PROMPT — Extend the post about Lucene search slices, beginning right after its last sentence.

── STUDY TEXT

Hi All,
For concurrent segment search, lucene uses the *slices* method to compute
the number of work units which can be processed concurrently.
a) It calculates *slices* in the constructor of *IndexSearcher*
<https://github.com/apache/lucene/blob/main/lucene/core/src/java/org/apache/lucene/search/IndexSearcher.java#L239>
with default thresholds for document count and segment counts.
b) Provides an implementation of *SliceExecutor* (i.e.
QueueSizeBasedExecutor)
<https://github.com/apache/lucene/blob/main/lucene/core/src/java/org/apache/lucene/search/IndexSearcher.java#L1008>
based on executor type which applies the backpressure in concurrent
execution based on a limiting factor of 1.5 times the passed in threadpool
maxPoolSize.
In OpenSearch, we have a search threadpool which serves the search request
to all the lucene indices (or OpenSearch shards) assigned to a node. Each
node can get the requests to some or all the indices on that node.
I am exploring a mechanism such that I can dynamically control the max
slices for each lucene index search request. For example: search requests
to some indices on that node to have max 4 slices each and others to have 2
slices each. Then the threadpool shared to execute these slices does not
have any limiting factor. In this model the top level search threadpool
will limit the number of active search requests which will limit the number
of work units in the SliceExecutor threadpool.
For this the derived implementation of IndexSearcher can get an input value
in the constructor to control the slice count computation. Even though the
slice method is protected it gets called from the constructor of base
IndexSearcher class which prevents the derived class from using the passed
in input.

────
── DATASET EXTRACT

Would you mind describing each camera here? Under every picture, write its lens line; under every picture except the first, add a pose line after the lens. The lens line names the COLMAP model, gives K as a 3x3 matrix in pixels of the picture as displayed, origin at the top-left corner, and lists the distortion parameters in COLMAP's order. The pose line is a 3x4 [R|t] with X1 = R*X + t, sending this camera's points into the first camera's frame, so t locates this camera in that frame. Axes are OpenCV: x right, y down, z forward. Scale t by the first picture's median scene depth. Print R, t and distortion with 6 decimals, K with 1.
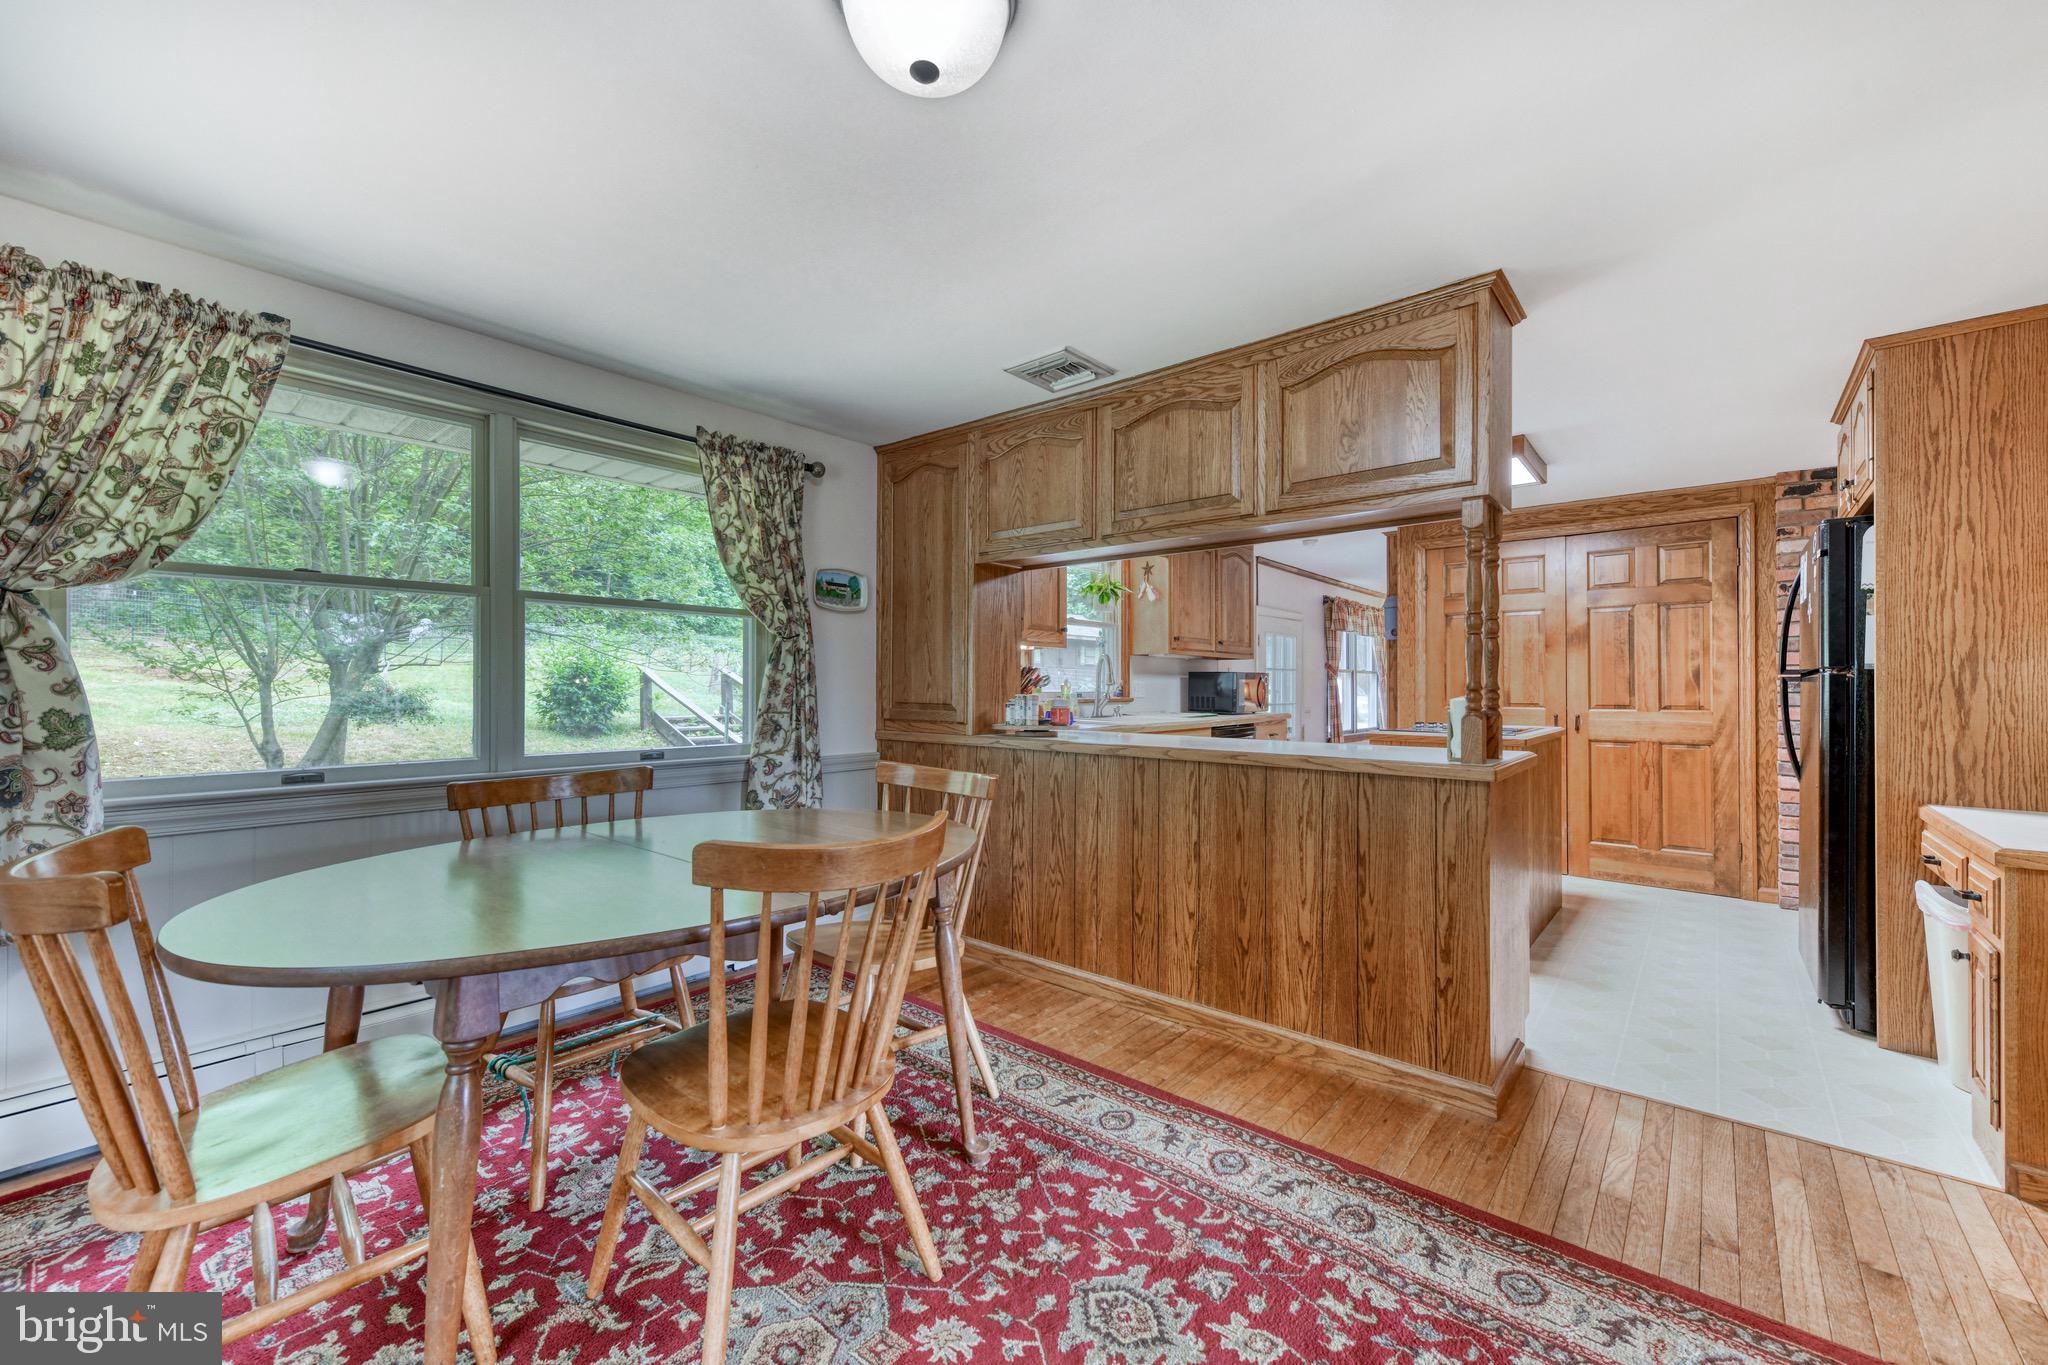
lens RADIAL K [[801.3, 0, 1014.0], [0, 801.3, 678.2], [0, 0, 1]] dist [-0.003300, -0.000762]
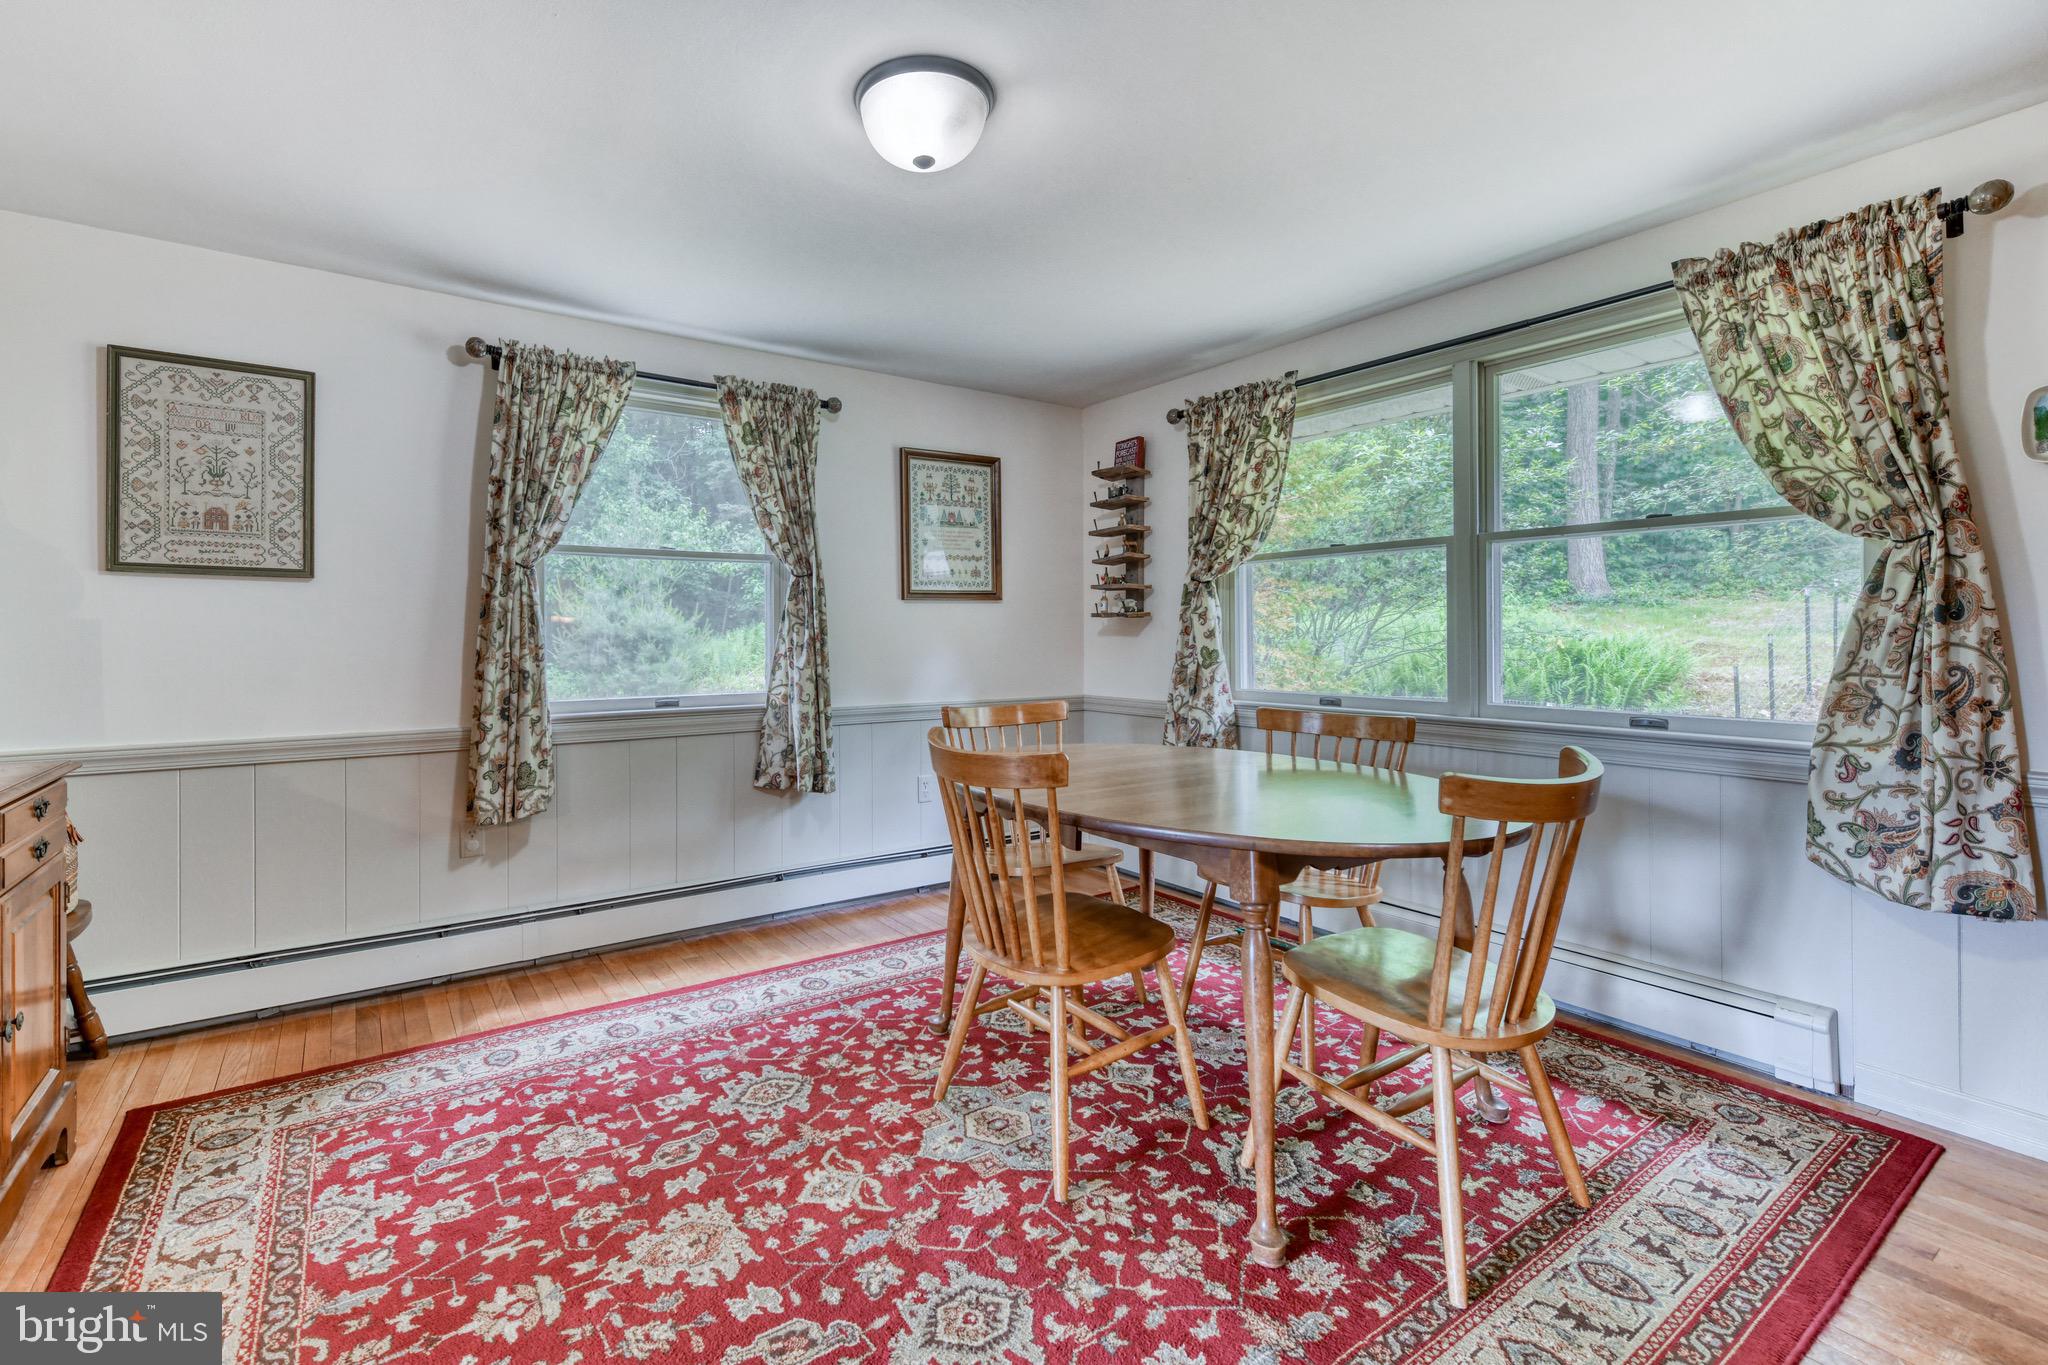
lens RADIAL K [[894.6, 0, 970.4], [0, 894.6, 644.5], [0, 0, 1]] dist [-0.010799, 0.000246]
pose [[-0.262063, 0.011037, -0.964988, 0.779180], [0.016547, 0.999839, 0.006942, 0.009264], [0.964909, -0.014149, -0.262203, 0.891314]]
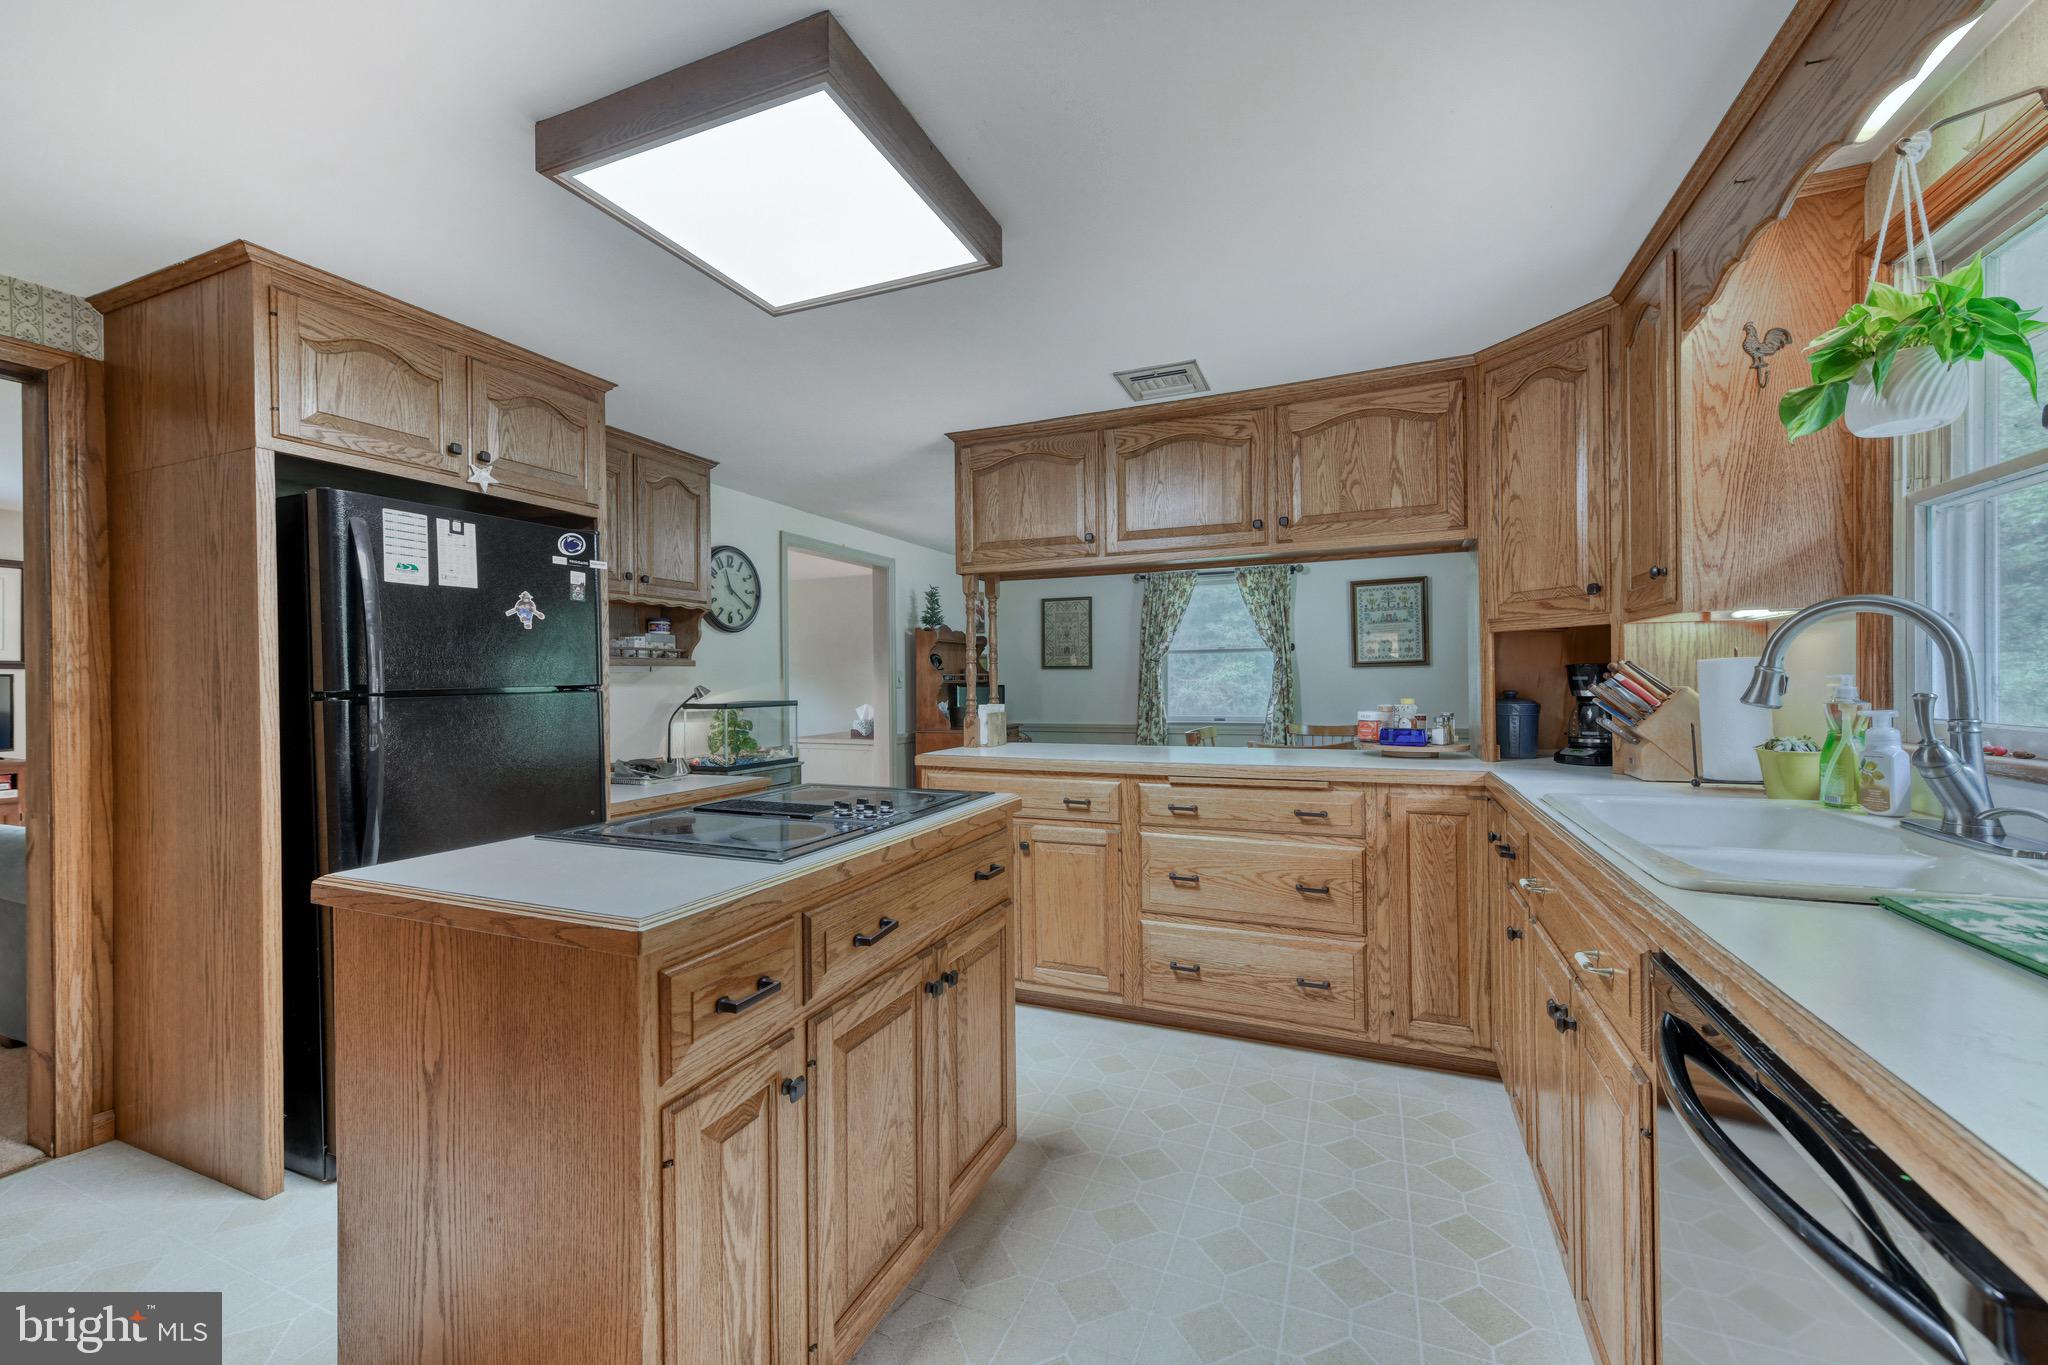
lens RADIAL K [[801.3, 0, 1028.6], [0, 801.3, 687.9], [0, 0, 1]] dist [-0.003300, -0.000762]
pose [[-0.952351, 0.008035, -0.304897, 0.997513], [0.011803, 0.999875, -0.010517, 0.016075], [0.304775, -0.013615, -0.952327, 2.413463]]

────

OUTPUT FOR THIS TASK —
To achieve this I can think of the following ways (in order of preference)
and would like to submit a pull request for it. But I wanted to get some
feedback if option 1 looks fine or take some other approach.
1. Provide another constructor in IndexSearcher which takes in 4 input
parameters:
protected IndexSearcher(IndexReaderContext context, Executor executor,
SliceExecutor sliceExecutor, Function<List<LeafReaderContext>, LeafSlice[]>
sliceProvider)
2. Make the `leafSlices` member protected and non final. After it is
initialized by the IndexSearcher (using default mechanism in lucene), the
derived implementation can again update it if need be (like based on some
input parameter to its own constructor). Also make the constructor with
SliceExecutor input protected such that derived implementation can provide
its own implementation of SliceExecutor. This mechanism will have redundant
computation of leafSlices.
Thanks,
Sorabh
For concurrent segment search, lucene uses the *slices* method to compute
the number of work units which can be processed concurrently.
a) It calculates *slices* in the constructor of *IndexSearcher*
<https://github.com/apache/lucene/blob/main/lucene/core/src/java/org/apache/lucene/search/IndexSearcher.java#L239>
with default thresholds for document count and segment counts.
b) Provides an implementation of *SliceExecutor* (i.e.
QueueSizeBasedExecutor)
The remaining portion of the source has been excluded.